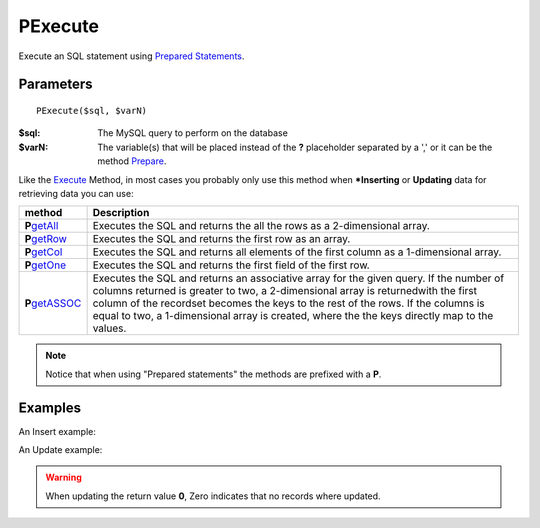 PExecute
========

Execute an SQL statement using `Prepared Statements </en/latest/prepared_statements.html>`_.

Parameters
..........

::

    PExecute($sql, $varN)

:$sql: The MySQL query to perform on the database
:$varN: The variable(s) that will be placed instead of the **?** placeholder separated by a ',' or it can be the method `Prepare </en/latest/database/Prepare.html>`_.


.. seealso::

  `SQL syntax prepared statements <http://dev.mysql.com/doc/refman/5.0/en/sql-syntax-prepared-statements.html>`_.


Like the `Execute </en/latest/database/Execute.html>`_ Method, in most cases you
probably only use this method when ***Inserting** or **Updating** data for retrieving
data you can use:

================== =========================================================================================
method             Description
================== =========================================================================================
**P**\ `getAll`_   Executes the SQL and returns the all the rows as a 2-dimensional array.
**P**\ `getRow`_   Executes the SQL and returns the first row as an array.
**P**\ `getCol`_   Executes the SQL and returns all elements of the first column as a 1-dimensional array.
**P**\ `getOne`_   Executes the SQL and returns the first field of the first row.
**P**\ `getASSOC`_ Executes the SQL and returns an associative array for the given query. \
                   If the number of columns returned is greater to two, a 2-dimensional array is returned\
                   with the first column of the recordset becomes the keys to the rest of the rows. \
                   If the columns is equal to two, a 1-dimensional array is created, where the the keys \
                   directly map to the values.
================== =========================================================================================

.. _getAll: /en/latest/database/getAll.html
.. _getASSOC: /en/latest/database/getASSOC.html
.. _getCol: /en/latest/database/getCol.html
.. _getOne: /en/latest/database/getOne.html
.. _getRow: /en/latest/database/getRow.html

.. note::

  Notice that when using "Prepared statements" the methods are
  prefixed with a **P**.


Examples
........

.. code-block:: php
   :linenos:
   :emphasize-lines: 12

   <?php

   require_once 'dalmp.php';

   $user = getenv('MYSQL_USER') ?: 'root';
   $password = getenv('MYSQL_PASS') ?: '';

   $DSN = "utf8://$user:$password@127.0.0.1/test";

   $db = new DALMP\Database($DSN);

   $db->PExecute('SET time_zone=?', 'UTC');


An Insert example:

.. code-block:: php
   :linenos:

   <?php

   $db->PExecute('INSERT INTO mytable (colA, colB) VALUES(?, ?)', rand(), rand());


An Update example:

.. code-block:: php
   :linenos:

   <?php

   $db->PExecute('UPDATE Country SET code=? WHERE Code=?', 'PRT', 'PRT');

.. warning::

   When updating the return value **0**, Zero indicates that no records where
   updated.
________________________
▸ **Job item**:
Exact copy, pictures removed: set down the whole listing above.

▸ **Solution to this exercise**:
 PExecute
========

Execute an SQL statement using `Prepared Statements </en/latest/prepared_statements.html>`_.

Parameters
..........

::

    PExecute($sql, $varN)

:$sql: The MySQL query to perform on the database
:$varN: The variable(s) that will be placed instead of the **?** placeholder separated by a ',' or it can be the method `Prepare </en/latest/database/Prepare.html>`_.


.. seealso::

  `SQL syntax prepared statements <http://dev.mysql.com/doc/refman/5.0/en/sql-syntax-prepared-statements.html>`_.


Like the `Execute </en/latest/database/Execute.html>`_ Method, in most cases you
probably only use this method when ***Inserting** or **Updating** data for retrieving
data you can use:

================== =========================================================================================
method             Description
================== =========================================================================================
**P**\ `getAll`_   Executes the SQL and returns the all the rows as a 2-dimensional array.
**P**\ `getRow`_   Executes the SQL and returns the first row as an array.
**P**\ `getCol`_   Executes the SQL and returns all elements of the first column as a 1-dimensional array.
**P**\ `getOne`_   Executes the SQL and returns the first field of the first row.
**P**\ `getASSOC`_ Executes the SQL and returns an associative array for the given query. \
                   If the number of columns returned is greater to two, a 2-dimensional array is returned\
                   with the first column of the recordset becomes the keys to the rest of the rows. \
                   If the columns is equal to two, a 1-dimensional array is created, where the the keys \
                   directly map to the values.
================== =========================================================================================

.. _getAll: /en/latest/database/getAll.html
.. _getASSOC: /en/latest/database/getASSOC.html
.. _getCol: /en/latest/database/getCol.html
.. _getOne: /en/latest/database/getOne.html
.. _getRow: /en/latest/database/getRow.html

.. note::

  Notice that when using "Prepared statements" the methods are
  prefixed with a **P**.


Examples
........

.. code-block:: php
   :linenos:
   :emphasize-lines: 12

   <?php

   require_once 'dalmp.php';

   $user = getenv('MYSQL_USER') ?: 'root';
   $password = getenv('MYSQL_PASS') ?: '';

   $DSN = "utf8://$user:$password@127.0.0.1/test";

   $db = new DALMP\Database($DSN);

   $db->PExecute('SET time_zone=?', 'UTC');


An Insert example:

.. code-block:: php
   :linenos:

   <?php

   $db->PExecute('INSERT INTO mytable (colA, colB) VALUES(?, ?)', rand(), rand());


An Update example:

.. code-block:: php
   :linenos:

   <?php

   $db->PExecute('UPDATE Country SET code=? WHERE Code=?', 'PRT', 'PRT');

.. warning::

   When updating the return value **0**, Zero indicates that no records where
   updated.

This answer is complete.